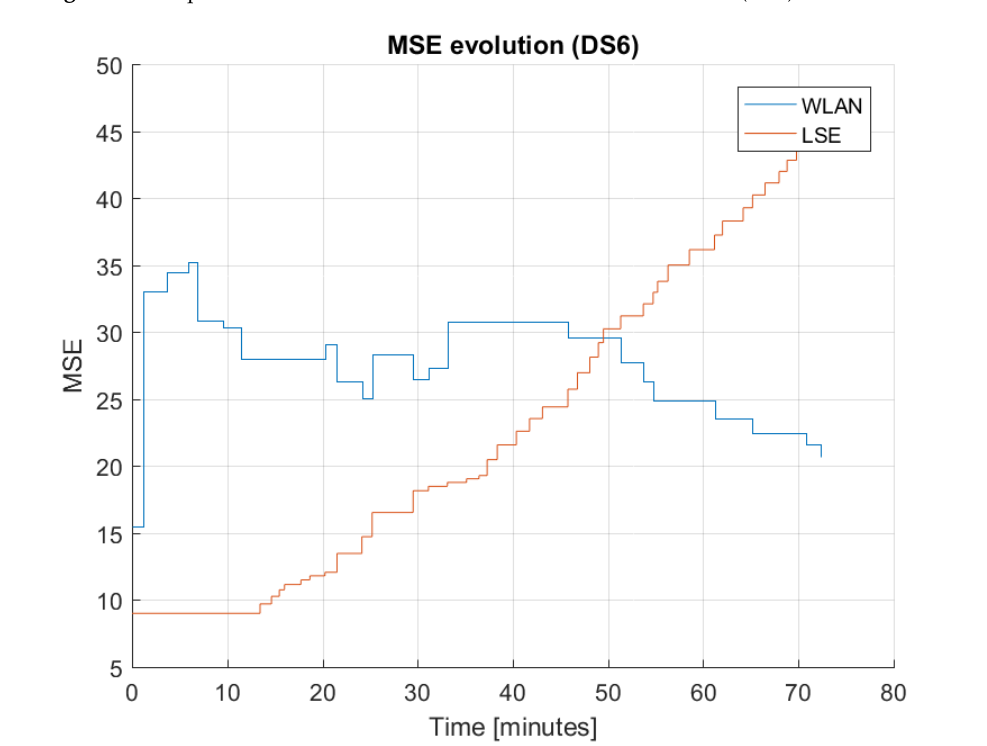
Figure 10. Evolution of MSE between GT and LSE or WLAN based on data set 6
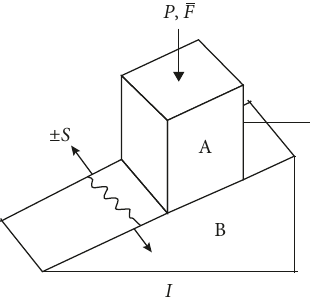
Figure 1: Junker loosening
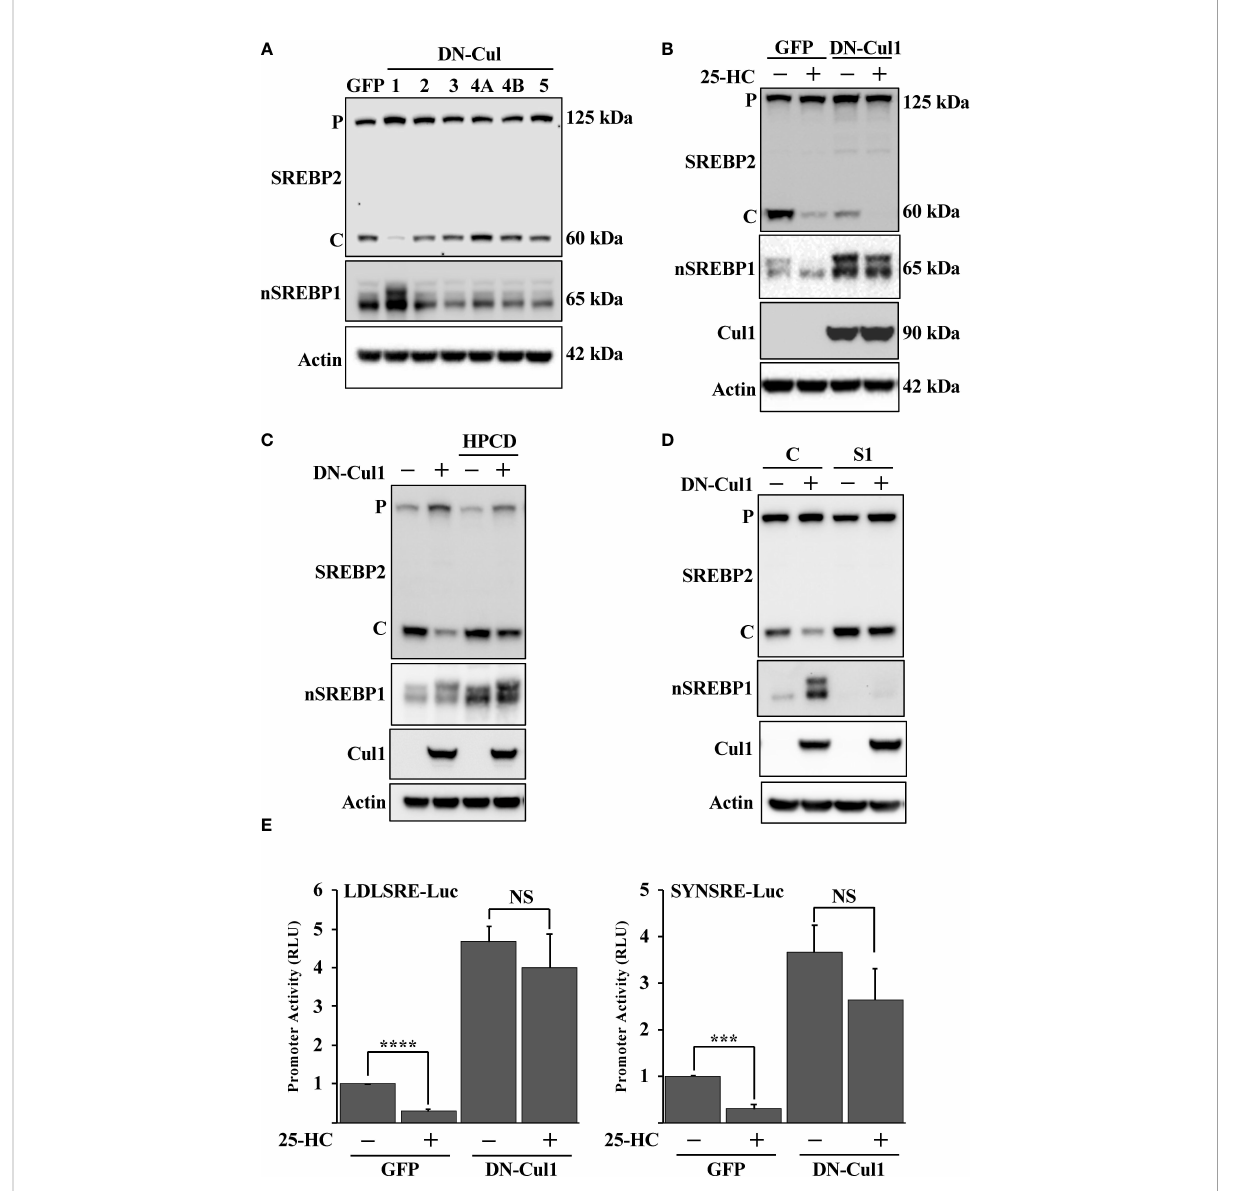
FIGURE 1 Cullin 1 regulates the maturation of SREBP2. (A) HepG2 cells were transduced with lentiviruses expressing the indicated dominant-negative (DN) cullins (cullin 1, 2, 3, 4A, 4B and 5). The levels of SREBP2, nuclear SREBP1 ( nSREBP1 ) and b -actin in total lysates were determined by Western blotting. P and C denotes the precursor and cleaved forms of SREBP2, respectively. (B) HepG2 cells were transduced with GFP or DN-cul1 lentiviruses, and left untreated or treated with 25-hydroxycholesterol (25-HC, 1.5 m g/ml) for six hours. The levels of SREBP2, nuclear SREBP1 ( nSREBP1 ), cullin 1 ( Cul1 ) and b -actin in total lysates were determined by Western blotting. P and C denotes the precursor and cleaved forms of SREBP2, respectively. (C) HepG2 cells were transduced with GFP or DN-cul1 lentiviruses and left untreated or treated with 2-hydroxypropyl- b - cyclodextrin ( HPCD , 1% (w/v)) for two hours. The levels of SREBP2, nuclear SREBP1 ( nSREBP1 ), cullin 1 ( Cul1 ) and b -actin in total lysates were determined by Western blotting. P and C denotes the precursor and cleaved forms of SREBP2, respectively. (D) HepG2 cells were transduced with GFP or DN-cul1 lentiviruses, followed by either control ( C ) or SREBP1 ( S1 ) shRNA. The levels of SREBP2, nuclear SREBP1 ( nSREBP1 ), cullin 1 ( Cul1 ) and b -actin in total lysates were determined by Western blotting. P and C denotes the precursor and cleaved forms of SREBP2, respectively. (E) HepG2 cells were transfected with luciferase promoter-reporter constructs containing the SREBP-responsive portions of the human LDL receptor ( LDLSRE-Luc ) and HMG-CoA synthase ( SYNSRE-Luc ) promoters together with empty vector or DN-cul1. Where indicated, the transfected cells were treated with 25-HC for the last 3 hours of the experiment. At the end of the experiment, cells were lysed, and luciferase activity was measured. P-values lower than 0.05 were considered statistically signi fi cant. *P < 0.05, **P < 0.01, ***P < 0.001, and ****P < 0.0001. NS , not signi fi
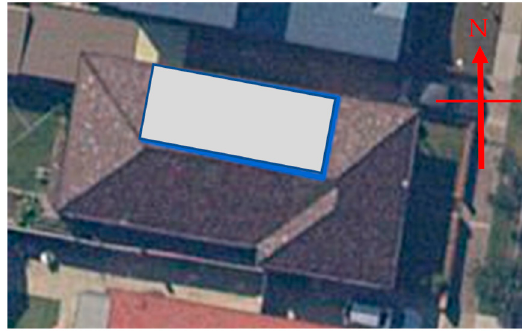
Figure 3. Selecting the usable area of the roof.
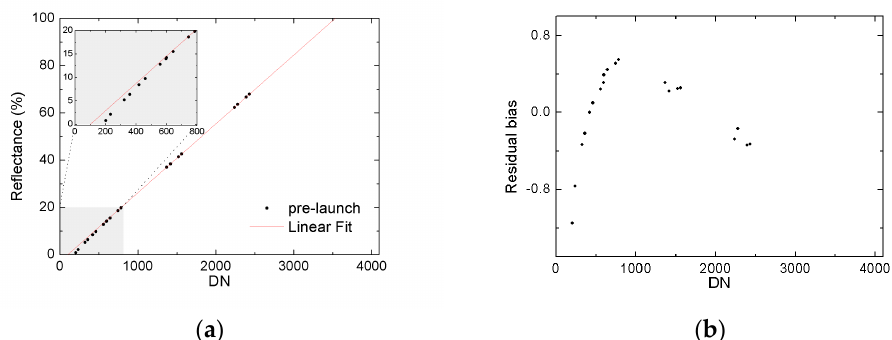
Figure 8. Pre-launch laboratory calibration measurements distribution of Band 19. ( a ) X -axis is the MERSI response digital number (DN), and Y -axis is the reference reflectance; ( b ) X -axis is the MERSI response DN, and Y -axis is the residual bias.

....

● **Exercise**
Return only the lines from the start of the data through the line that contains "Figure 1: Junker loosening", please, copying them exactly and omitting all pictures.

● **Exercise output**
Figure 10. Evolution of MSE between GT and LSE or WLAN based on data set 6
Figure 1: Junker loosening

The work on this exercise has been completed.